Start of Extracted entries

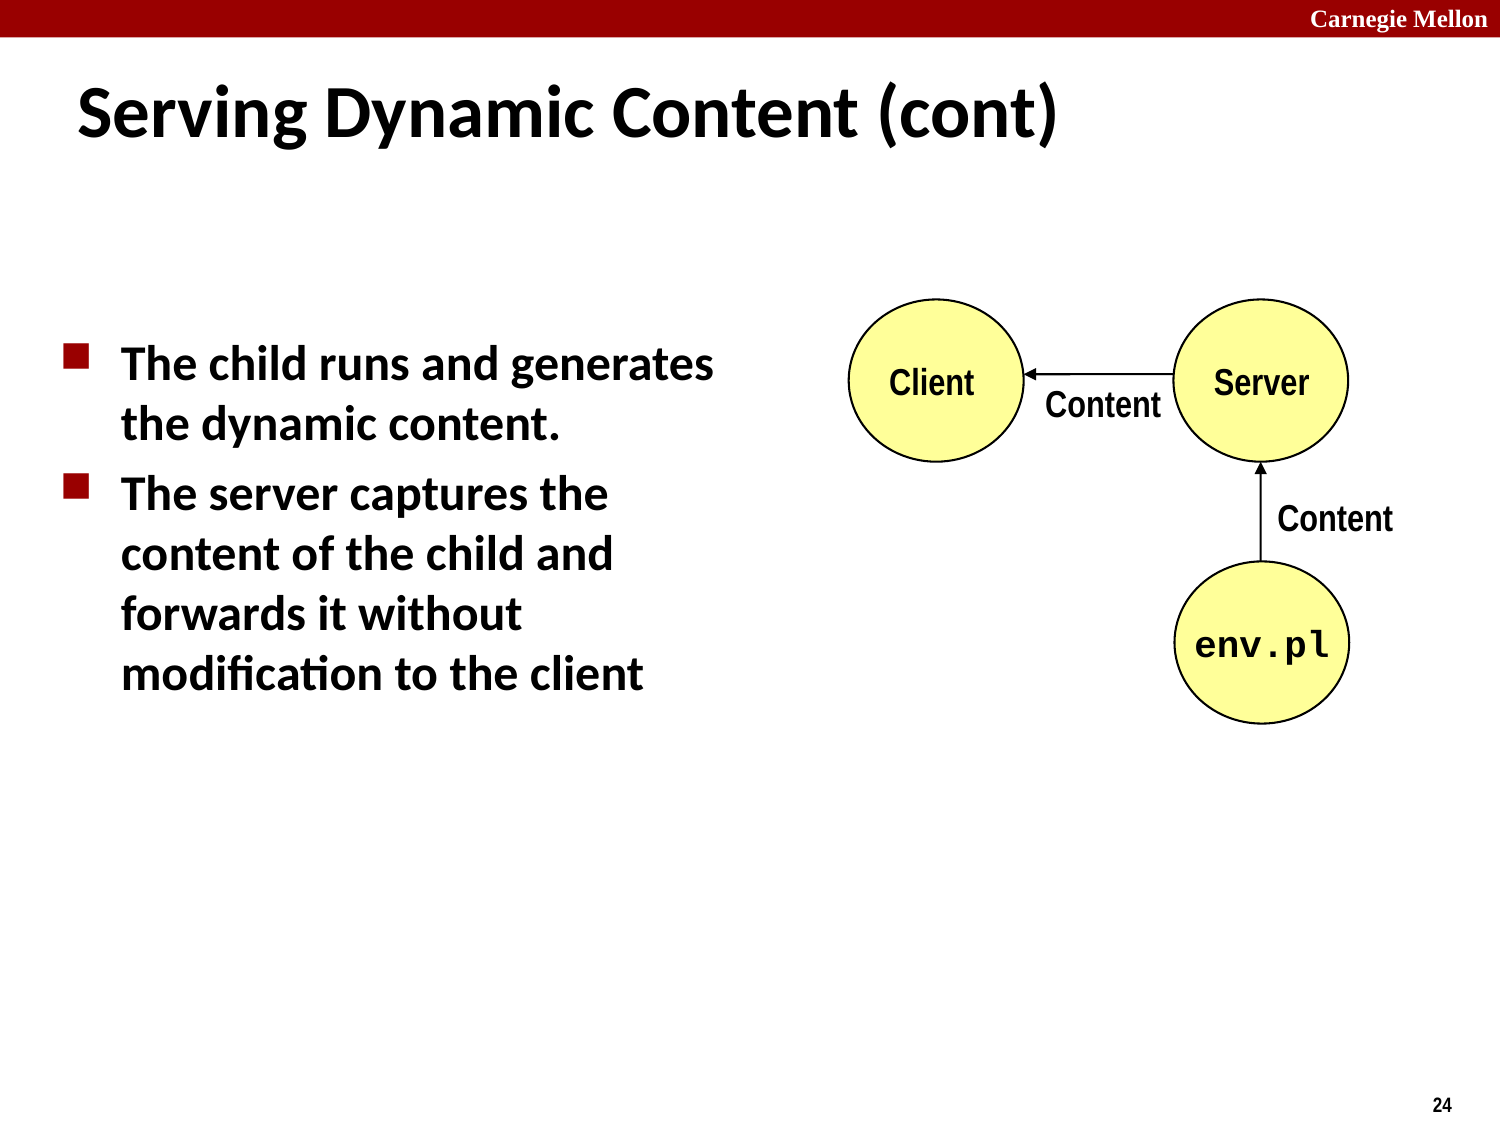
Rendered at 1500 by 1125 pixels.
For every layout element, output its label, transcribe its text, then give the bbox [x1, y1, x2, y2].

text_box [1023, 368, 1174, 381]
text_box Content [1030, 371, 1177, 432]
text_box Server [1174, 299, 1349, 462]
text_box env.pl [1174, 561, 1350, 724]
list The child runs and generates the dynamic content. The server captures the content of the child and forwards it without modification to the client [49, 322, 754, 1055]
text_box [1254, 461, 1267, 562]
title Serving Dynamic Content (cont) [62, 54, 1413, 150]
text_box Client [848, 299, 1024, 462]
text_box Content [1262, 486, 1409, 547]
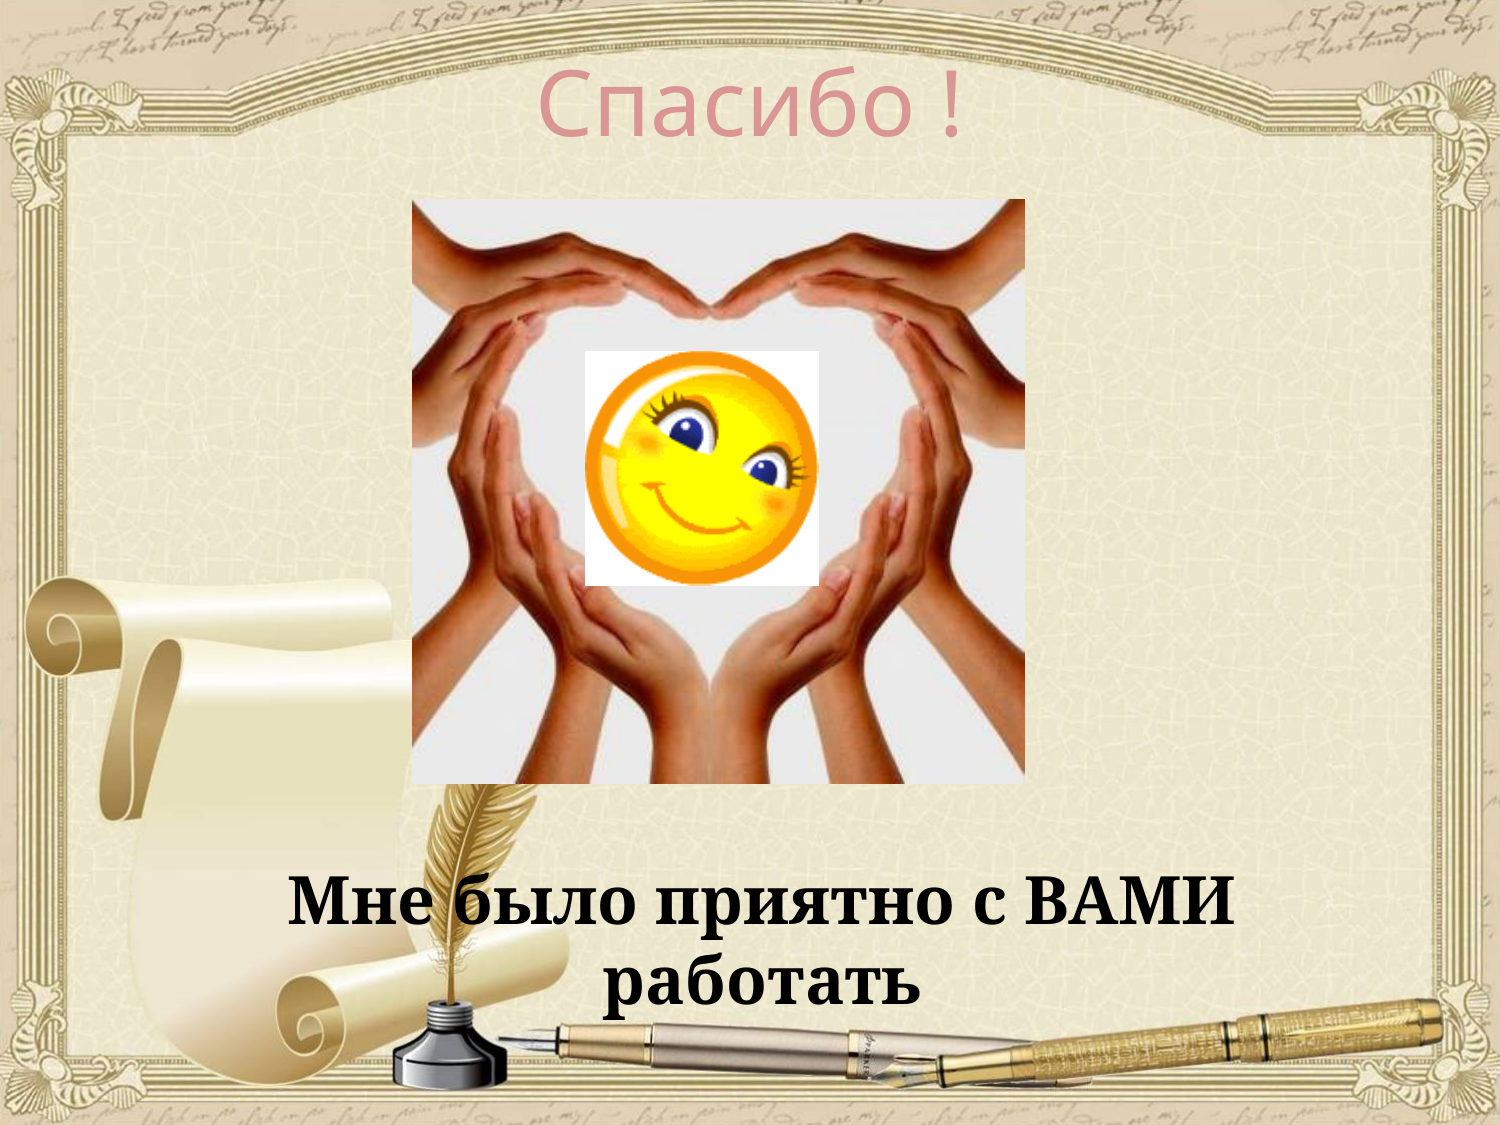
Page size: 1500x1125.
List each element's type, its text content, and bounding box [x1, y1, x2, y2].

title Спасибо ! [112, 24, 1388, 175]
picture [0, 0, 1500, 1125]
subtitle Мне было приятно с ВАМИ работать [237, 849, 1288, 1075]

End of Extracted entries
Start of Extracted entries

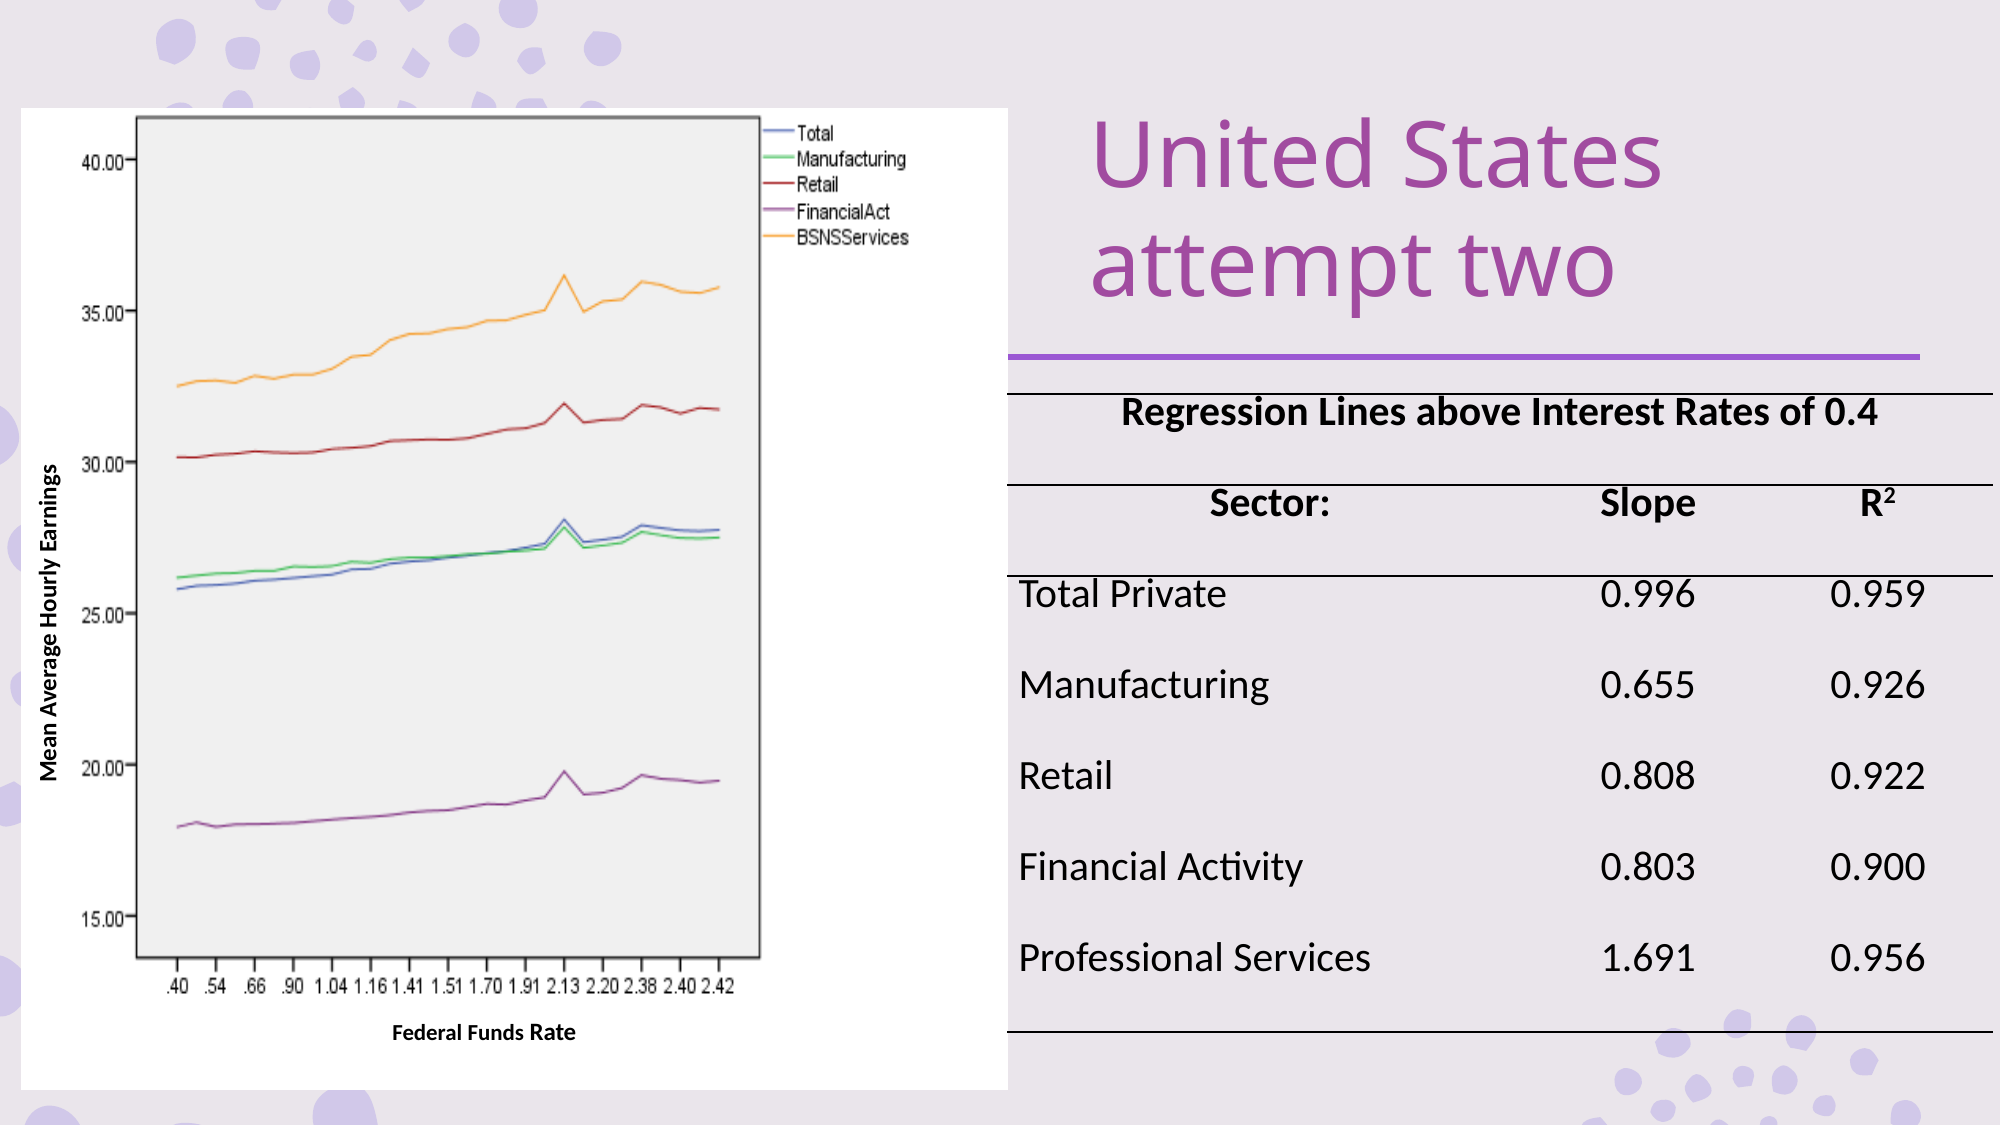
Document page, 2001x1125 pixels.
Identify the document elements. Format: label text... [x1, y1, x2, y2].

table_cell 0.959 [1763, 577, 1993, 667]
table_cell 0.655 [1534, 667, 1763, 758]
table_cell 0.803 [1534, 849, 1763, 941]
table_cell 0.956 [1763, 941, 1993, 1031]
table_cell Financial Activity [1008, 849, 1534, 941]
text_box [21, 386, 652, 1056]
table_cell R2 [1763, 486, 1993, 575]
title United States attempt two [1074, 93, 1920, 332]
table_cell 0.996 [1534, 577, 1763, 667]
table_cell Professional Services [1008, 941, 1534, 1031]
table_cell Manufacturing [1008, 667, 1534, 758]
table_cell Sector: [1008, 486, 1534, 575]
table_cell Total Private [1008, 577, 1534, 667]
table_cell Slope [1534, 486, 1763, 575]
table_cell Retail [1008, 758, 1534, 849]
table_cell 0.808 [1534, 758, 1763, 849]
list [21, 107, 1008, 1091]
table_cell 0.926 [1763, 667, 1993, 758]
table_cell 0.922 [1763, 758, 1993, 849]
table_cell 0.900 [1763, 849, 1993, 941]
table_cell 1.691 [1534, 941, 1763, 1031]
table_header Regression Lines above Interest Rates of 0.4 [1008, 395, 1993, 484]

End of Extracted entries
Start of Extracted entries

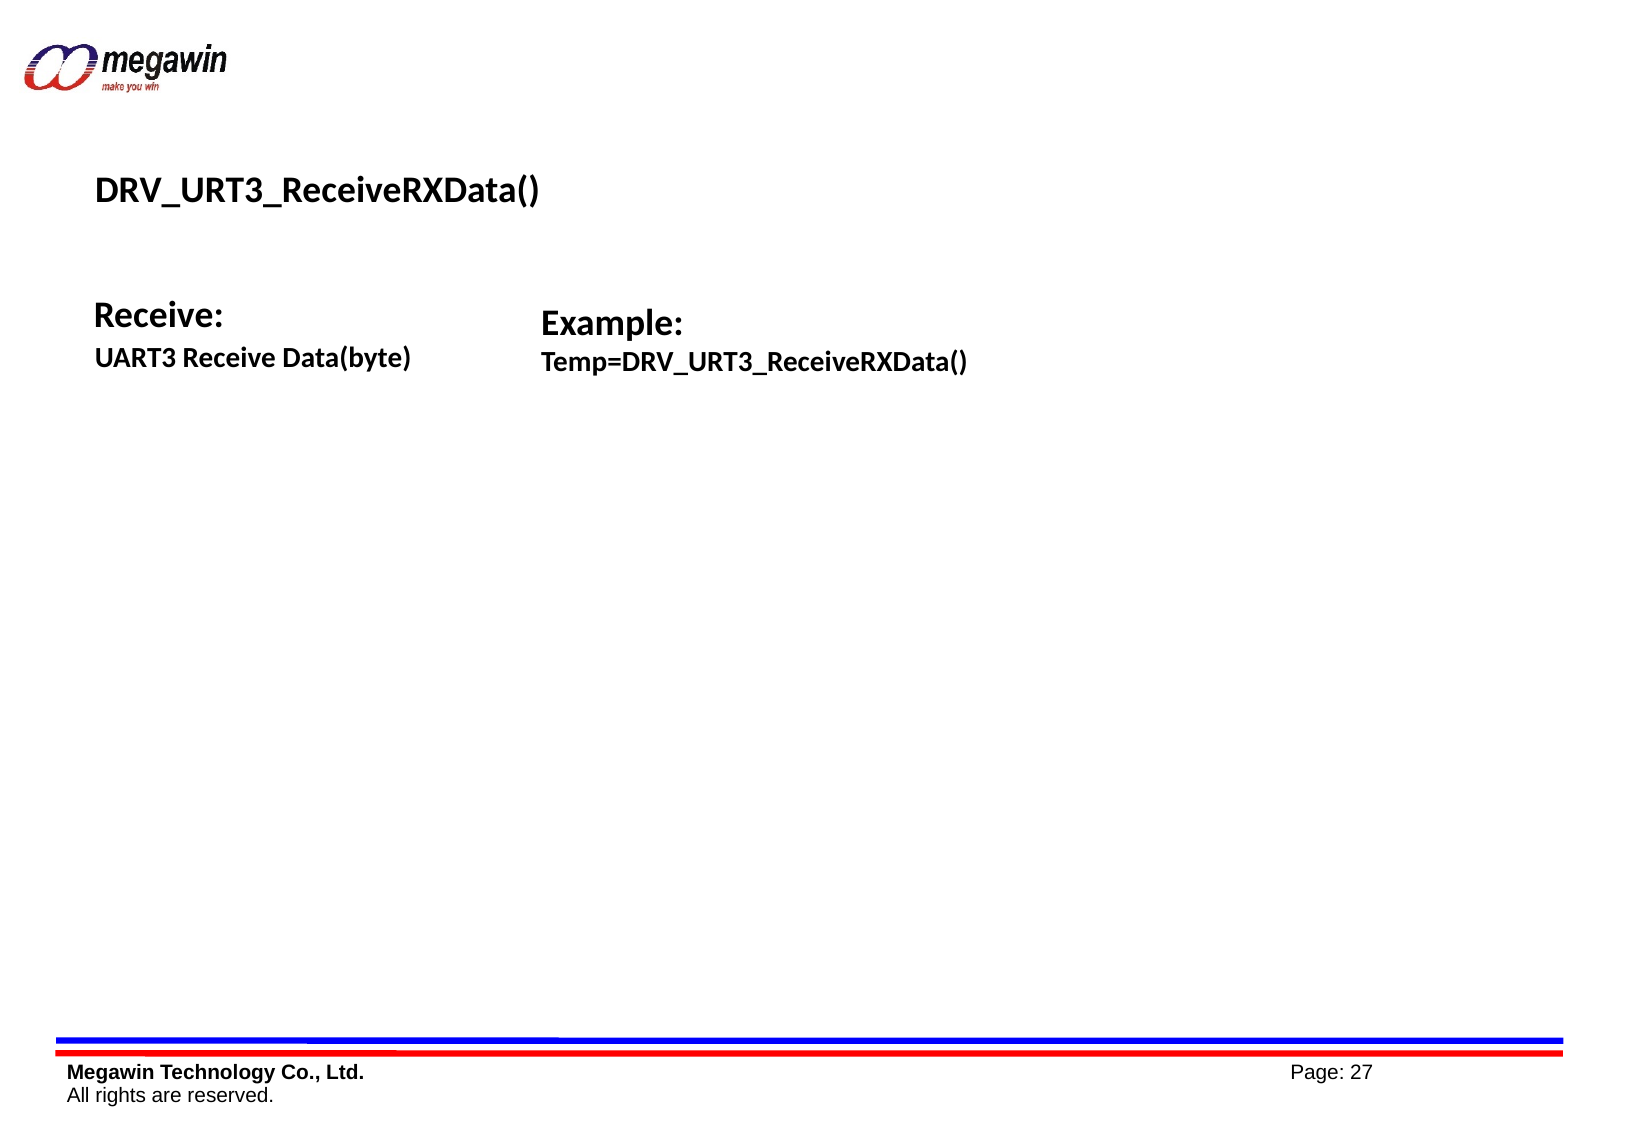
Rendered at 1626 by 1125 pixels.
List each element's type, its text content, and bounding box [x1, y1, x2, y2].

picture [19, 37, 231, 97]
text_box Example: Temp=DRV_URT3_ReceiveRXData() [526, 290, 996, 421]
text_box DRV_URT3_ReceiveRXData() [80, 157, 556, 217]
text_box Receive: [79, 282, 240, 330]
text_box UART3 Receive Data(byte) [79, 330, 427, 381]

End of Extracted entries

▸ **Task details**: Start at the line containing "For every layout" above and stop at the line containing "Page size: 1500x1125.". Output those lines exactly, both included, but none of the pictures.

▸ **Task result**:
For every layout element, output its label, transcribe its text, then give the bbox [x1, y1, x2, y2].

text_box [1023, 368, 1174, 381]
text_box Content [1030, 371, 1177, 432]
text_box Server [1174, 299, 1349, 462]
text_box env.pl [1174, 561, 1350, 724]
list The child runs and generates the dynamic content. The server captures the content of the child and forwards it without modification to the client [49, 322, 754, 1055]
text_box [1254, 461, 1267, 562]
title Serving Dynamic Content (cont) [62, 54, 1413, 150]
text_box Client [848, 299, 1024, 462]
text_box Content [1262, 486, 1409, 547]
Page size: 1500x1125.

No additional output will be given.